甲状腺というのは喉のあたりにある臓器で、血中に甲状腺ホルモンを分泌し代謝を正常に保つ働きをします。甲状腺の手術が必要なケースとして、犬では甲状腺の腫瘍、猫では甲状腺機能亢進症(甲状腺の腺腫様過形成)があり、どちらも甲状腺切除手術が実施されます。
ところで、猫の「甲状腺機能亢進症」とは、どんな病気でしょうか?
多量の甲状腺ホルモンが分泌され、体に様々な悪影響を及ぼす病気が「甲状腺機能亢進症」です。10歳以上のシニア猫に発症しやすい疾患ですが、残念ながら原因はわかっていません。ご飯をたくさん食べたがる、痩せてくる、喉がかわく、落ち着きがなくなる、といった症状が特徴的で、胃腸症状(嘔吐や下痢)を伴うこともあります。

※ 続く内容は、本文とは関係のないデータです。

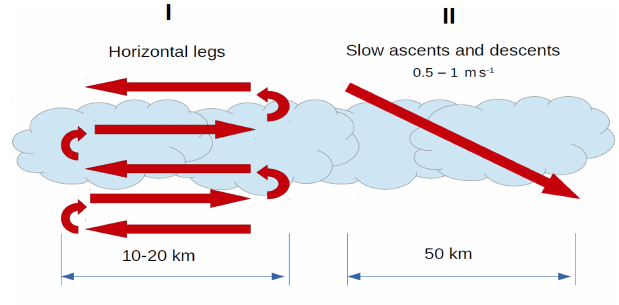
Figure 1. Flight pattern in clouds showing staggered horizontal legs and slanted profiles. Turns between legs were not included in the data analyses.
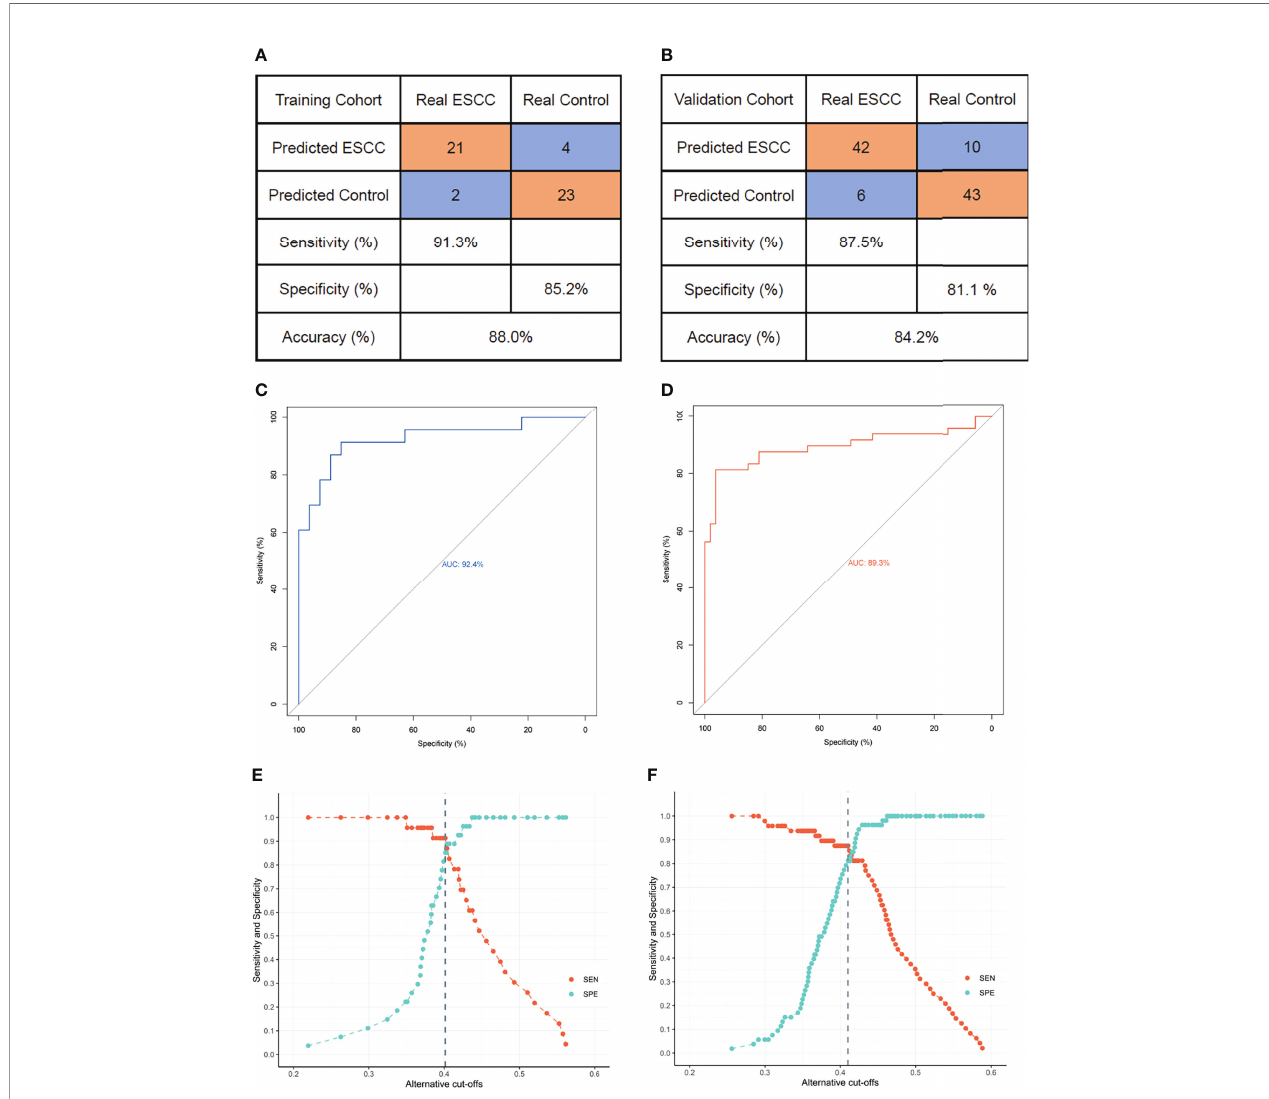
FIGURE 2 | The three-gene panel diagnostic performance with alternative cutoffs in training cohort and validation cohort. (A) Confusion matrix of SVM/LOOCV diagnostic model between ESCC and the control group in the training cohort. The sensitivity, speci fi city, and ACC for the training cohort were 91.3%, 85.2%, and 88.0% respectively. (B) Confusion matrix of SVM/LOOCV diagnostic model between ESCC and the control group in validation cohort. The sensitivity, speci fi city, and ACC for the validation cohort were 87.5%, 81.1%, and 84.2%, respectively. (C) ROC curve of the SVM/LOOCV diagnostic model in the training cohort. Area under curve was 92.4% (95% CI, 0.84.5 – 0.956). (D) ROC curve of the SVM/LOOCV diagnostic model in validation cohort. Area under curve was 0.893% (95% CI, 0.821 – 0.966). (E) Sensitivity and speci fi city of the three-gene diagnostic model using alternative cutoffs in the training cohort. (F) Sensitivity and speci fi city of the three-gene diagnostic model using alternative cutoffs in validation cohort. Gray dashed line indicates the highest Youden index obtained when selecting the appropriate cutoff value. ACC, accuracy; AUC, area under curve; ESCC, esophageal squamous cell carcinoma; LOOCV, leave-one-out cross-validation; SVM, support vector machine; ROC, receiver operating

甲状腺機能亢進症を疑う症状や兆候がみられた場合には、血液検査(甲状腺ホルモン/T4濃度の測定)を実施して診断を確定します。
治療としては、まず内科療法(飲み薬)が選択されます。チアマゾールという甲状腺ホルモン合成阻害剤を内服しますが、治療が功を奏すると、臨床症状が軽減して体重が増加しはじめます。その後は良好な状態を維持できるように、甲状腺ホルモン濃度をモニタリングしつつ薬の量を調整します。
ここまで読まれた方は、すこし疑問に思われるかもしれません。
「で、猫の甲状腺機能亢進症は、いつ手術するの?」
本疾患において、外科手術を検討するのは
初期治療が成功した時
手術により、無病期間(内服のいらない期間)が得られます
腫大した甲状腺が触知できる時
機能亢進にある甲状腺は、ほとんどが良性の過形成により腫大します。しかし、稀に悪性の腫瘍が発生していることもあります。特に片側だけ腫大し表面が不整な場合には、悪性腫瘍が疑われるため、手術を積極的に検討します。
しかし、上記①②すべての猫に手術が適応なわけではありません。甲状腺機能亢進症を患っている猫は、心臓や腎臓の機能低下を伴っていることもあるため、手術によるメリットより全身麻酔のリスクが上回る場合もあるからです。
猫の甲状腺機能亢進症に対して外科治療を実施するために、いくらかの制限はありますが、積極的に手術を検討した方がよいケースも少なくありません。今回のセミナーでは、甲状腺摘出術に関しても詳細に学ばせていただきました。明日以降の診療に役立てていきたいと思います。